3) Grant money is disappearing: As we engage in a war a week, and fix our roads, and insure everyone (even immigrants), tax money is being allocated everywhere but to research. Bill Clinton expanded the National Institute of Health like no one else and remains a hero to many investigators. George Bush undid that, bankrupted our country with a one way ticket on the Halliburton express, and now science is struggling with anemic funds. The percent of new K awards applications, the grants awarded to young investigators like myself, funded in 1990 was 40 or so. Last year it was 18. There is no money to support people like myself even if we do everything right. And those with K awards then need to secure the R awards (million dollar plus grants from the NIH) for "job security" and the competition becomes every chairman in every division in America with 30+ years of experience. Even with ideas that seem cutting edge and important, there isn't money right now for growth in science.

So is the Catalyst doomed? Well, most investigators don't share my view. Many are spirited and engaged and buy into the "low salary, earn it yourself" mentality that this career requires. Many don't have my perspective on what used to be, and focus on what is (probably a healthier and happier way to live!) And many aren't as old as I am, with families to feed on their salaries. But I worry for these people when they turn 35. 5 or 10 years into this research career, will they be happy? I have grown accustomed to seeing people at Harvard with blinders on. Some are barely English speaking folks who are grateful to have work in the US on visas which require them to work at academic centers. Others are Americans who think that they will beat the odds. It's kind of like playing the stock market- no one knows where this will head, where funding will be in several years- and ideas are exciting and young investigators are invigorated.

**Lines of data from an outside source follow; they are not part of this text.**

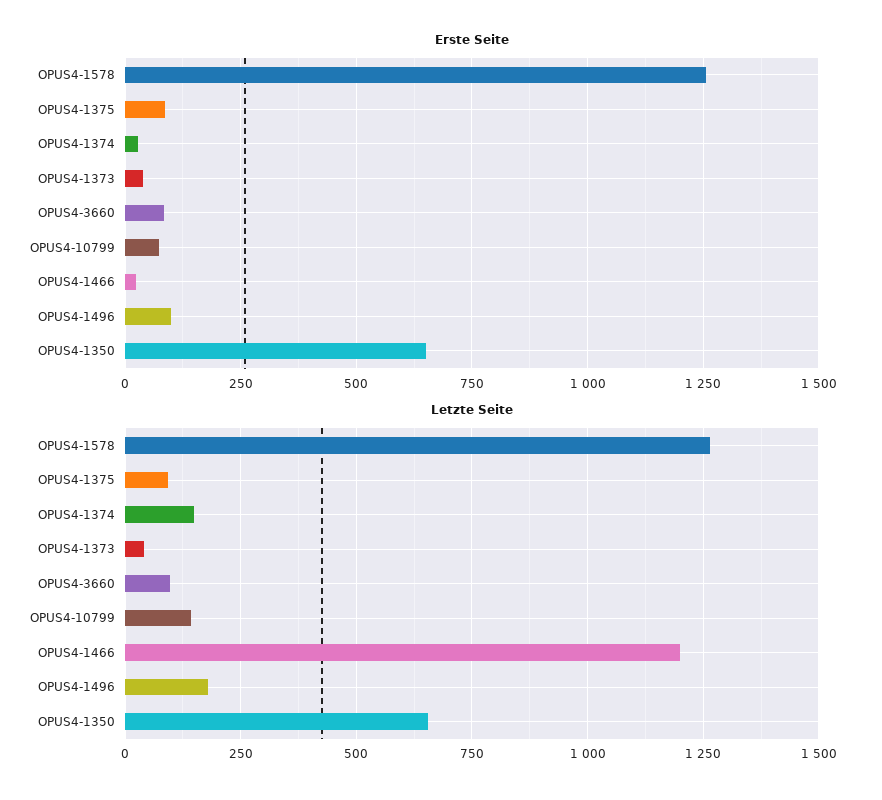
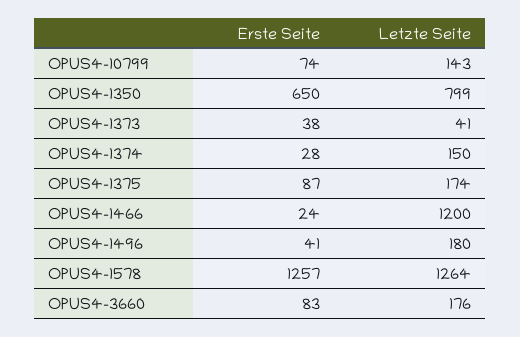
  {
    "Erste Seite": {
      "OPUS4-1578": 1257,
      "OPUS4-1375": 87,
      "OPUS4-1374": 28,
      "OPUS4-1373": 38,
      "OPUS4-3660": 83,
      "OPUS4-10799": 74,
      "OPUS4-1466": 24,
-     "OPUS4-1496": 100,
+     "OPUS4-1496": 41,
      "OPUS4-1350": 650
    },
    "Letzte Seite": {
      "OPUS4-1578": 1264,
-     "OPUS4-1375": 100,
+     "OPUS4-1375": 174,
      "OPUS4-1374": 150,
      "OPUS4-1373": 41,
-     "OPUS4-3660": 100,
+     "OPUS4-3660": 176,
      "OPUS4-10799": 143,
      "OPUS4-1466": 1200,
      "OPUS4-1496": 180,
-     "OPUS4-1350": 650
+     "OPUS4-1350": 799
    }
  }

Regardless, I see a propaganda machine, one that is spinning out joint MD/PhDs from medical schools (yes, many extra years of training and cheap research labor) and labeling them as "future department heads." In truth, there are only so many departments. I look forward to the data in 30 years from Catalyst. The idea is brilliant- getting us trained together, interacting with one another, cross specialty, calling us "translational researchers"- but in the end, how many people will live their lives in labs that other people benefit from. How many young brilliant doctors won't treat patients, but will inject mice instead with 80% of their time.

The academic institutions say we need them. And we do. But we also need our best minds in the clinic, where I am heading in a year, when I get out of this cage.